(Dataset entries)
----------------

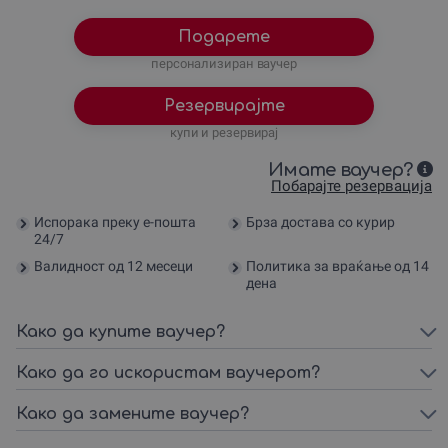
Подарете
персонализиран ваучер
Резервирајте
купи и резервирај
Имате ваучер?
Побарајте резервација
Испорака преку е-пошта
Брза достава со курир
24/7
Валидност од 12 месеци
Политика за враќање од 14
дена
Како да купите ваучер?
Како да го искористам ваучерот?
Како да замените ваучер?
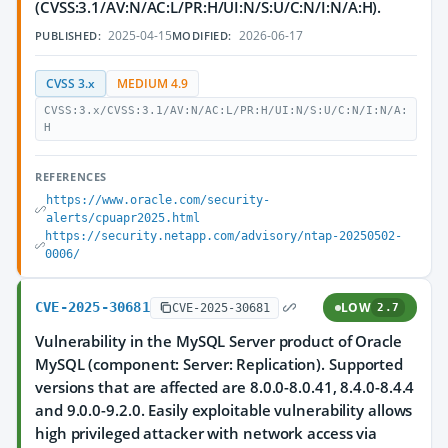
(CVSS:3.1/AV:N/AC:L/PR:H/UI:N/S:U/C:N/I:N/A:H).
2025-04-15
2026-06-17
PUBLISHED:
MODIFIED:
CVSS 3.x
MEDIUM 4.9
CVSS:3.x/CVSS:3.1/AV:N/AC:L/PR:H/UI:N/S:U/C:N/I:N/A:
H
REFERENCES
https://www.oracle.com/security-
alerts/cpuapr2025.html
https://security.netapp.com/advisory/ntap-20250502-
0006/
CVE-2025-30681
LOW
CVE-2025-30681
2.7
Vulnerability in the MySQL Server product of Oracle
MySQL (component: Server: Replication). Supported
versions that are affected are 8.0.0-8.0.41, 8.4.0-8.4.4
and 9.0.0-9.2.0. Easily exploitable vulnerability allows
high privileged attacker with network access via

----------------

Exercise requirements
Copy here each line of the preceding records with "https" in it.

The completed task
https://www.oracle.com/security-
https://security.netapp.com/advisory/ntap-20250502-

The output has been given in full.